WHAT YOU HAVE TO DO
Restate the entries below without a single change.

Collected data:
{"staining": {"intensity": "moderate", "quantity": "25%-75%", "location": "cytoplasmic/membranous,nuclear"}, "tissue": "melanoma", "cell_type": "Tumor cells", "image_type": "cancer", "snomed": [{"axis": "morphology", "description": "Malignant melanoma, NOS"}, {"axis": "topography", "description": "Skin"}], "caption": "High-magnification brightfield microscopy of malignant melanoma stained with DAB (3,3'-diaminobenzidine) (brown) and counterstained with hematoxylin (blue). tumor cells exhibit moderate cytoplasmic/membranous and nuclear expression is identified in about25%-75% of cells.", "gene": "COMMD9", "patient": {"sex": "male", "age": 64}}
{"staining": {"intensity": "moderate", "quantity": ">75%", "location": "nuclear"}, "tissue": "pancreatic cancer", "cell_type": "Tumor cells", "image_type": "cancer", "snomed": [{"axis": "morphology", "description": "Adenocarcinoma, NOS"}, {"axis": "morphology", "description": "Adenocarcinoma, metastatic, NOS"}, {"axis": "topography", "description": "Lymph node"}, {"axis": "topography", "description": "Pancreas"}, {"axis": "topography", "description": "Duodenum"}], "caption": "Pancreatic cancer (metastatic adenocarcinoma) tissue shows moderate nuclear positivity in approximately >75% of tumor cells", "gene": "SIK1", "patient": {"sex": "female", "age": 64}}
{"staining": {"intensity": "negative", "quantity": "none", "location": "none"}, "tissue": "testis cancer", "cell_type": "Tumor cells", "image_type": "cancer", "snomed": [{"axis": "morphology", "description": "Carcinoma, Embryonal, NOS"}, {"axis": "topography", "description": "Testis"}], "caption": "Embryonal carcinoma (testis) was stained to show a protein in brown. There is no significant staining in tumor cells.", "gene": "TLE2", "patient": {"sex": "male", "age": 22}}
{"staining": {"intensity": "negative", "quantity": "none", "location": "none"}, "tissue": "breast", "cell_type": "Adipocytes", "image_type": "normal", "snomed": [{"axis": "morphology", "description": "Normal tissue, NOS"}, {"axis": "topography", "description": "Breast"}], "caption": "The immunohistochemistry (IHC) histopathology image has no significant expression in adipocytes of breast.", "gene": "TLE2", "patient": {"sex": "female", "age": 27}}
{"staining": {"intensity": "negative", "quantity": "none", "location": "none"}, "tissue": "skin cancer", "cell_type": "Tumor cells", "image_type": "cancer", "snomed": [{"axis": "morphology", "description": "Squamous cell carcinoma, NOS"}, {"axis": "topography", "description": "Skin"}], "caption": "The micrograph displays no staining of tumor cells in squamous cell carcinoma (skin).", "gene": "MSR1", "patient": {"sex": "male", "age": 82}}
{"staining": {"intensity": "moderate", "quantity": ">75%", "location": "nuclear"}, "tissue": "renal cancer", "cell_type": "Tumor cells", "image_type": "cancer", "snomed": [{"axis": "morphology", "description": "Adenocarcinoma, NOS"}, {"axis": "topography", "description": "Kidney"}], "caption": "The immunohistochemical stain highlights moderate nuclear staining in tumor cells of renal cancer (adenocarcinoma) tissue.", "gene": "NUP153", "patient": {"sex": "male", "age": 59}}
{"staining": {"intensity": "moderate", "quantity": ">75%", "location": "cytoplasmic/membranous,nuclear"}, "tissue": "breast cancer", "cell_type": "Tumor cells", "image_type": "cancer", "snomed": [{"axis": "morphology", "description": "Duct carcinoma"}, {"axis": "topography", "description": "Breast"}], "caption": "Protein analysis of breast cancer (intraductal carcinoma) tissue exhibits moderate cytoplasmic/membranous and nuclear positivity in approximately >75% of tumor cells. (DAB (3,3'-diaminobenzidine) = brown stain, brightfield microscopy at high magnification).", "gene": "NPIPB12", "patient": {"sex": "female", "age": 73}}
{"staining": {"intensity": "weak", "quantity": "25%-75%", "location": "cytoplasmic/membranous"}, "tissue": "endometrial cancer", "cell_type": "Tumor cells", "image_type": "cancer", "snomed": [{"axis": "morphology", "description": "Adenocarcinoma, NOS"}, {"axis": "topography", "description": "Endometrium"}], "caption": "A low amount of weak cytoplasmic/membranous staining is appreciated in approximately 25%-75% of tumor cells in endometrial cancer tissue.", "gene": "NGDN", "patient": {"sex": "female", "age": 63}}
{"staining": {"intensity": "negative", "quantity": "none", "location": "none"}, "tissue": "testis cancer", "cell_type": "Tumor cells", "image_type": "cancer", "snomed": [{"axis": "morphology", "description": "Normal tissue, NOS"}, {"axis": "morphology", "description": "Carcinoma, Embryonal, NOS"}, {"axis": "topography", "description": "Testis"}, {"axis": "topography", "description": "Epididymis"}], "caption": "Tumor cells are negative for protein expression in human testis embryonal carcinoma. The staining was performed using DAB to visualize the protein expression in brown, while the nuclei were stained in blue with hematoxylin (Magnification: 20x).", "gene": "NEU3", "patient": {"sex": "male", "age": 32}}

SOLUTION
{"staining": {"intensity": "moderate", "quantity": "25%-75%", "location": "cytoplasmic/membranous,nuclear"}, "tissue": "melanoma", "cell_type": "Tumor cells", "image_type": "cancer", "snomed": [{"axis": "morphology", "description": "Malignant melanoma, NOS"}, {"axis": "topography", "description": "Skin"}], "caption": "High-magnification brightfield microscopy of malignant melanoma stained with DAB (3,3'-diaminobenzidine) (brown) and counterstained with hematoxylin (blue). tumor cells exhibit moderate cytoplasmic/membranous and nuclear expression is identified in about25%-75% of cells.", "gene": "COMMD9", "patient": {"sex": "male", "age": 64}}
{"staining": {"intensity": "moderate", "quantity": ">75%", "location": "nuclear"}, "tissue": "pancreatic cancer", "cell_type": "Tumor cells", "image_type": "cancer", "snomed": [{"axis": "morphology", "description": "Adenocarcinoma, NOS"}, {"axis": "morphology", "description": "Adenocarcinoma, metastatic, NOS"}, {"axis": "topography", "description": "Lymph node"}, {"axis": "topography", "description": "Pancreas"}, {"axis": "topography", "description": "Duodenum"}], "caption": "Pancreatic cancer (metastatic adenocarcinoma) tissue shows moderate nuclear positivity in approximately >75% of tumor cells", "gene": "SIK1", "patient": {"sex": "female", "age": 64}}
{"staining": {"intensity": "negative", "quantity": "none", "location": "none"}, "tissue": "testis cancer", "cell_type": "Tumor cells", "image_type": "cancer", "snomed": [{"axis": "morphology", "description": "Carcinoma, Embryonal, NOS"}, {"axis": "topography", "description": "Testis"}], "caption": "Embryonal carcinoma (testis) was stained to show a protein in brown. There is no significant staining in tumor cells.", "gene": "TLE2", "patient": {"sex": "male", "age": 22}}
{"staining": {"intensity": "negative", "quantity": "none", "location": "none"}, "tissue": "breast", "cell_type": "Adipocytes", "image_type": "normal", "snomed": [{"axis": "morphology", "description": "Normal tissue, NOS"}, {"axis": "topography", "description": "Breast"}], "caption": "The immunohistochemistry (IHC) histopathology image has no significant expression in adipocytes of breast.", "gene": "TLE2", "patient": {"sex": "female", "age": 27}}
{"staining": {"intensity": "negative", "quantity": "none", "location": "none"}, "tissue": "skin cancer", "cell_type": "Tumor cells", "image_type": "cancer", "snomed": [{"axis": "morphology", "description": "Squamous cell carcinoma, NOS"}, {"axis": "topography", "description": "Skin"}], "caption": "The micrograph displays no staining of tumor cells in squamous cell carcinoma (skin).", "gene": "MSR1", "patient": {"sex": "male", "age": 82}}
{"staining": {"intensity": "moderate", "quantity": ">75%", "location": "nuclear"}, "tissue": "renal cancer", "cell_type": "Tumor cells", "image_type": "cancer", "snomed": [{"axis": "morphology", "description": "Adenocarcinoma, NOS"}, {"axis": "topography", "description": "Kidney"}], "caption": "The immunohistochemical stain highlights moderate nuclear staining in tumor cells of renal cancer (adenocarcinoma) tissue.", "gene": "NUP153", "patient": {"sex": "male", "age": 59}}
{"staining": {"intensity": "moderate", "quantity": ">75%", "location": "cytoplasmic/membranous,nuclear"}, "tissue": "breast cancer", "cell_type": "Tumor cells", "image_type": "cancer", "snomed": [{"axis": "morphology", "description": "Duct carcinoma"}, {"axis": "topography", "description": "Breast"}], "caption": "Protein analysis of breast cancer (intraductal carcinoma) tissue exhibits moderate cytoplasmic/membranous and nuclear positivity in approximately >75% of tumor cells. (DAB (3,3'-diaminobenzidine) = brown stain, brightfield microscopy at high magnification).", "gene": "NPIPB12", "patient": {"sex": "female", "age": 73}}
{"staining": {"intensity": "weak", "quantity": "25%-75%", "location": "cytoplasmic/membranous"}, "tissue": "endometrial cancer", "cell_type": "Tumor cells", "image_type": "cancer", "snomed": [{"axis": "morphology", "description": "Adenocarcinoma, NOS"}, {"axis": "topography", "description": "Endometrium"}], "caption": "A low amount of weak cytoplasmic/membranous staining is appreciated in approximately 25%-75% of tumor cells in endometrial cancer tissue.", "gene": "NGDN", "patient": {"sex": "female", "age": 63}}
{"staining": {"intensity": "negative", "quantity": "none", "location": "none"}, "tissue": "testis cancer", "cell_type": "Tumor cells", "image_type": "cancer", "snomed": [{"axis": "morphology", "description": "Normal tissue, NOS"}, {"axis": "morphology", "description": "Carcinoma, Embryonal, NOS"}, {"axis": "topography", "description": "Testis"}, {"axis": "topography", "description": "Epididymis"}], "caption": "Tumor cells are negative for protein expression in human testis embryonal carcinoma. The staining was performed using DAB to visualize the protein expression in brown, while the nuclei were stained in blue with hematoxylin (Magnification: 20x).", "gene": "NEU3", "patient": {"sex": "male", "age": 32}}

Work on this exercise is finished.